Starting at the first line of the listing below, retype each line up to and including the one that contains "top:369px; width:97px; height:66px;". Leave pictures out.

┌──

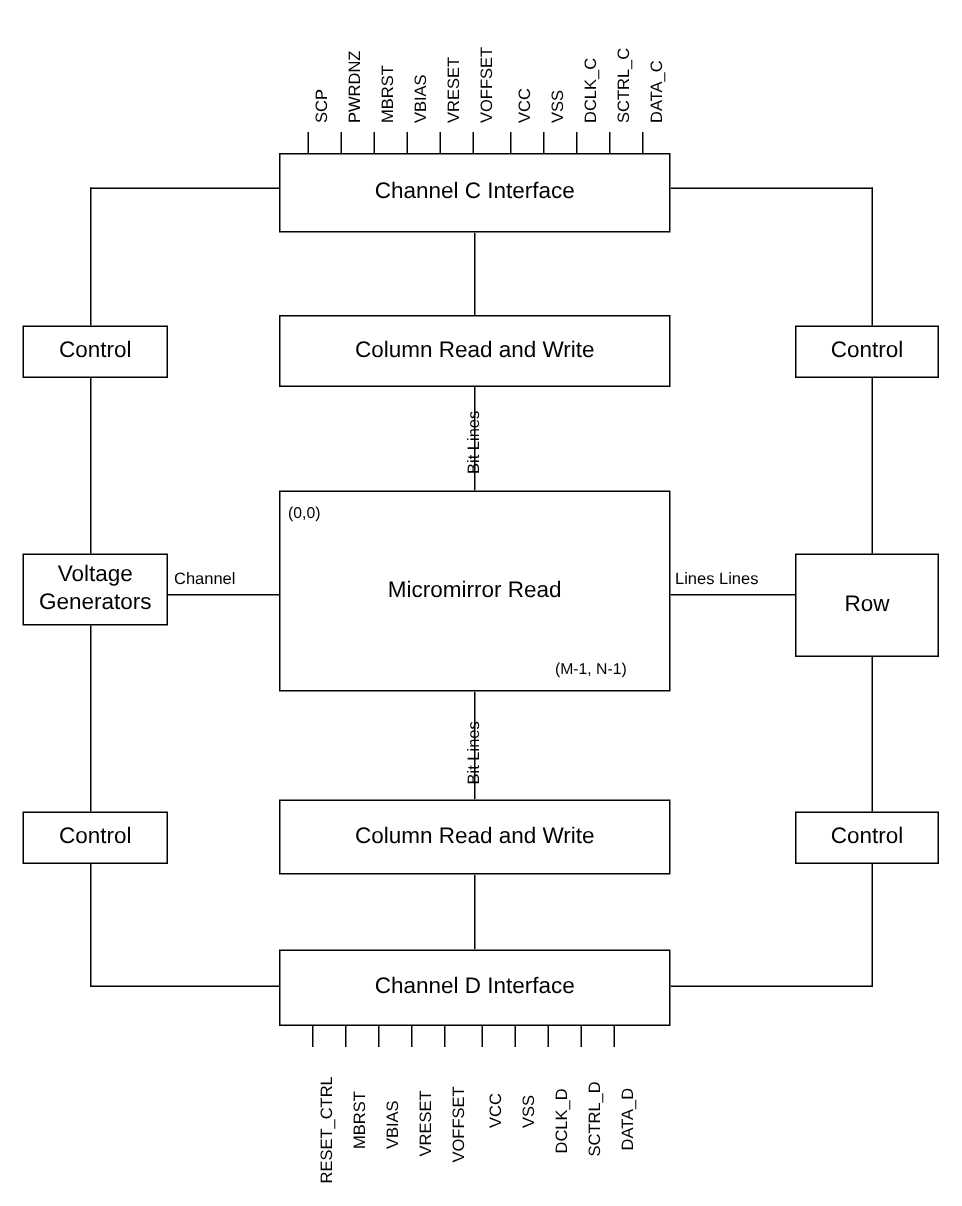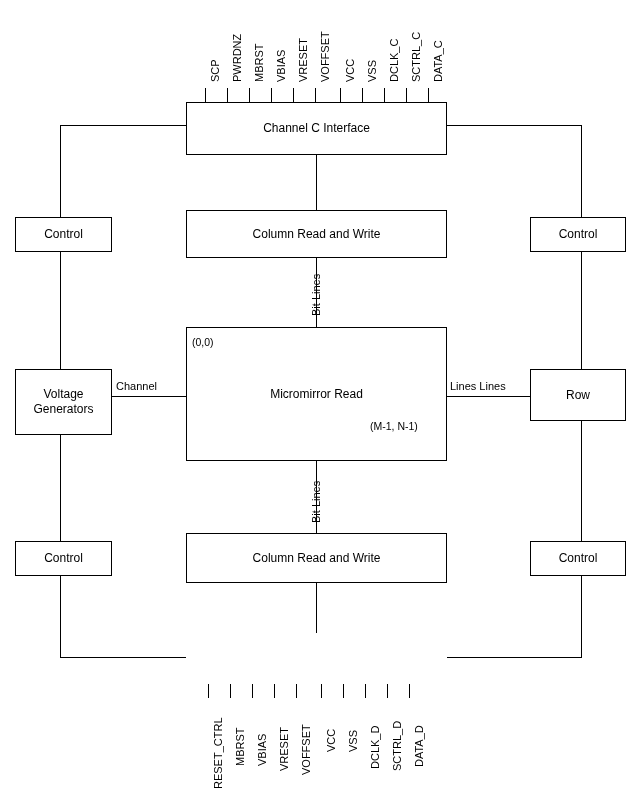--- a/index.html
+++ b/index.html
@@ -19,21 +19,21 @@
   }
   .box {
     position: absolute;
     box-sizing: border-box;
     border: 1px solid #000000;
     background: #ffffff;
     display: flex;
     align-items: center;
     justify-content: center;
     text-align: center;
-    font-size: 12px;
+    font-size: 15px;
     color: #000000;
     line-height: 1.25;
     z-index: 3;
   }
   .line {
     position: absolute;
     background: #000000;
     z-index: 1;
   }
   .hline { height: 1px; }
@@ -145,49 +145,52 @@
   </div>
 
   <div class="box" style="left:186px; top:210px; width:261px; height:48px;">
     <span>Column Read and Write</span>
   </div>
 
   <div class="box" style="left:186px; top:327px; width:261px; height:134px;">
     <span>Micromirror Read</span>
   </div>
   <div class="corner-label" style="left:192px; top:336px;">(0,0)</div>
-  <div class="corner-label" style="left:370px; top:420px;">(M-1, N-1)</div>
+  <div class="corner-label" style="left:370px; top:440px;">(M-1, N-1)</div>
 
   <div class="box" style="left:186px; top:533px; width:261px; height:50px;">
     <span>Column Read and Write</span>
   </div>
 
+  <div class="box" style="left:186px; top:633px; width:261px; height:51px;">
+    <span>Channel D Interface</span>
+  </div>
 
   <div class="box" style="left:15px; top:217px; width:97px; height:35px;">
     <span>Control</span>
   </div>
 
   <div class="box" style="left:15px; top:541px; width:97px; height:35px;">
     <span>Control</span>
   </div>
 
   <div class="box" style="left:530px; top:217px; width:96px; height:35px;">
     <span>Control</span>
   </div>
 
   <div class="box" style="left:530px; top:541px; width:96px; height:35px;">
     <span>Control</span>
   </div>
 
-  <div class="box" style="left:15px; top:369px; width:97px; height:66px; flex-direction:column;">
+  <div class="box" style="left:15px; top:369px; width:97px; height:48px; flex-direction:column;">
     <span>Voltage</span>
     <span>Generators</span>
   </div>
 
-  <div class="box" style="left:530px; top:369px; width:96px; height:52px;">
+  <div class="box" style="left:530px; top:369px; width:96px; height:69px;">
     <span>Row</span>
   </div>
 
   <div class="vlabel" style="left:310px; top:316px;">Bit Lines</div>
   <div class="vlabel" style="left:310px; top:523px;">Bit Lines</div>
   <div class="label" style="left:116px; top:380px;">Channel</div>
   <div class="label" style="left:450px; top:380px;">Lines Lines</div>
 
 </div>
 

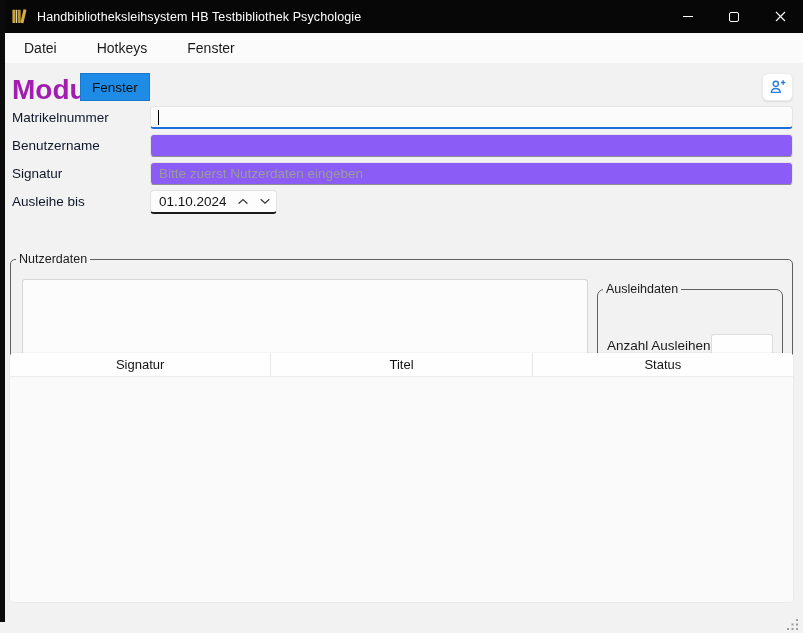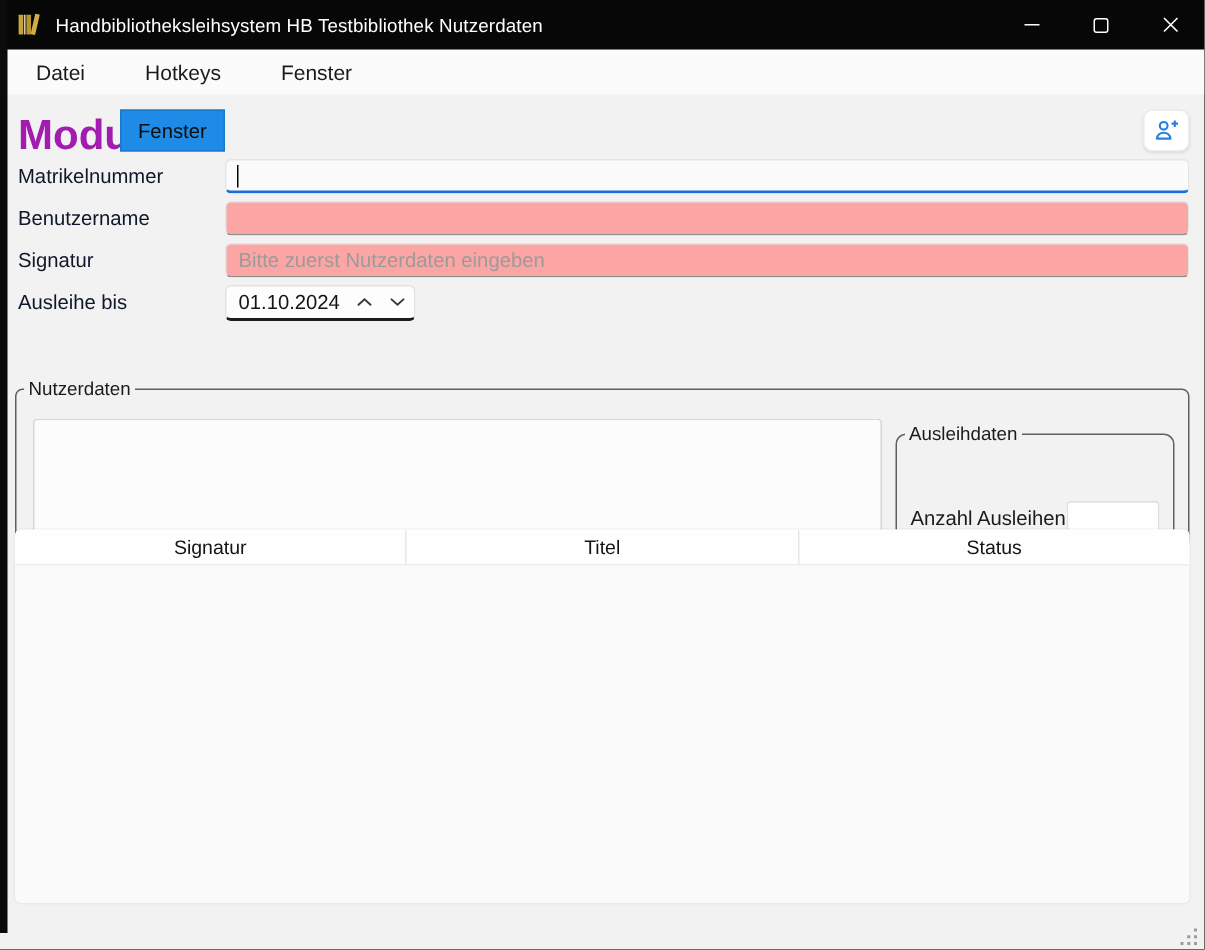--- a/index.html
+++ b/index.html
@@ -24,21 +24,21 @@
   .menubar { position:absolute; left:5px; top:33px; width:798px; height:30px; background:#fbfbfb; display:flex; align-items:center; padding-left:14px; z-index:3; }
   .menu-item { font-size:14px; color:#1b1b1b; margin-right:30px; padding:3px 5px; border-radius:3px; }
 
   
   .modus-label { position:absolute; left:12px; top:74px; font-size:28px; font-weight:bold; color:#a21caf; }
   .mode-button { position:absolute; left:80px; top:73px; height:28px; padding:0 11px; background:#1e8ce6; border:1px solid #1879cc; color:#0c0c0c; font-size:13.5px; display:flex; align-items:center; }
   .adduser-button { position:absolute; left:762px; top:73px; width:31px; height:28px; background:#ffffff; border:1px solid #ececec; border-radius:6px; box-shadow:0 1px 2px rgba(0,0,0,.10); display:flex; align-items:center; justify-content:center; }
 
   
   .form-label { position:absolute; left:12px; font-size:13.5px; color:#0f172a; }
-  .textbox { position:absolute; left:150px; width:643px; height:23px; background:#fca5a5; border:1px solid #e5e5e5; border-bottom:1px solid #8f8f8f; border-radius:4px; font-size:13.5px; color:#1b1b1b; padding:0 8px; font-family:inherit; outline:none; }
+  .textbox { position:absolute; left:150px; width:643px; height:23px; background:#8b5cf6; border:1px solid #e5e5e5; border-bottom:1px solid #8f8f8f; border-radius:4px; font-size:13.5px; color:#1b1b1b; padding:0 8px; font-family:inherit; outline:none; }
   .textbox.focused { border-bottom:2px solid #1a6fd8; background:#fbfbfb; }
   .textbox::placeholder { color:#9b9b9b; opacity:1; }
   .caret { position:absolute; left:158px; top:110px; width:1px; height:15px; background:#000; z-index:2; }
 
   .spinner { position:absolute; left:150px; top:190px; width:127px; height:24px; background:#fdfdfd; border:1px solid #e2e2e2; border-bottom:2px solid #1c1c1c; border-radius:4px; display:flex; align-items:center; }
   .spinner-value { font-size:13.5px; color:#141414; padding-left:8px; flex:1; }
   .spin-btn { width:22px; height:20px; display:flex; align-items:center; justify-content:center; border-radius:3px; }
 
   
   fieldset { position:absolute; border:1px solid #5f5f5f; border-radius:5px; background:transparent; }
@@ -65,21 +65,21 @@
 
   <div class="left-edge"></div>
 
   <div class="titlebar">
     <svg class="app-icon" viewBox="0 0 17 17">
       <rect x="1.4" y="1.8" width="3.1" height="13.2" rx="0.4" fill="#c9a43c"></rect>
       <rect x="5.1" y="1.8" width="0.9" height="13.2" fill="#efe9d8"></rect>
       <rect x="6.6" y="1.8" width="3.1" height="13.2" rx="0.4" fill="#b8952f"></rect>
       <rect x="10.9" y="1.2" width="3.1" height="14" rx="0.4" fill="#d2ad45" transform="rotate(13 12.4 8.2)"></rect>
     </svg>
-    <span class="title-text">Handbibliotheksleihsystem HB Testbibliothek Nutzerdaten</span>
+    <span class="title-text">Handbibliotheksleihsystem HB Testbibliothek Psychologie</span>
     <div class="win-controls">
       <div class="win-btn">
           <div class="glyph-min"></div>
         </div>
       <div class="win-btn">
           <div class="glyph-max"></div>
         </div>
       <div class="win-btn">
         <svg width="11" height="11" viewBox="0 0 11 11">
           <path d="M1 1 L10 10 M10 1 L1 10" stroke="#ffffff" stroke-width="1.1" fill="none"></path>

└──

§ **Task answer**
--- a/index.html
+++ b/index.html
@@ -19,21 +19,21 @@
   }
   .box {
     position: absolute;
     box-sizing: border-box;
     border: 1px solid #000000;
     background: #ffffff;
     display: flex;
     align-items: center;
     justify-content: center;
     text-align: center;
-    font-size: 12px;
+    font-size: 15px;
     color: #000000;
     line-height: 1.25;
     z-index: 3;
   }
   .line {
     position: absolute;
     background: #000000;
     z-index: 1;
   }
   .hline { height: 1px; }
@@ -145,49 +145,52 @@
   </div>
 
   <div class="box" style="left:186px; top:210px; width:261px; height:48px;">
     <span>Column Read and Write</span>
   </div>
 
   <div class="box" style="left:186px; top:327px; width:261px; height:134px;">
     <span>Micromirror Read</span>
   </div>
   <div class="corner-label" style="left:192px; top:336px;">(0,0)</div>
-  <div class="corner-label" style="left:370px; top:420px;">(M-1, N-1)</div>
+  <div class="corner-label" style="left:370px; top:440px;">(M-1, N-1)</div>
 
   <div class="box" style="left:186px; top:533px; width:261px; height:50px;">
     <span>Column Read and Write</span>
   </div>
 
+  <div class="box" style="left:186px; top:633px; width:261px; height:51px;">
+    <span>Channel D Interface</span>
+  </div>
 
   <div class="box" style="left:15px; top:217px; width:97px; height:35px;">
     <span>Control</span>
   </div>
 
   <div class="box" style="left:15px; top:541px; width:97px; height:35px;">
     <span>Control</span>
   </div>
 
   <div class="box" style="left:530px; top:217px; width:96px; height:35px;">
     <span>Control</span>
   </div>
 
   <div class="box" style="left:530px; top:541px; width:96px; height:35px;">
     <span>Control</span>
   </div>
 
-  <div class="box" style="left:15px; top:369px; width:97px; height:66px; flex-direction:column;">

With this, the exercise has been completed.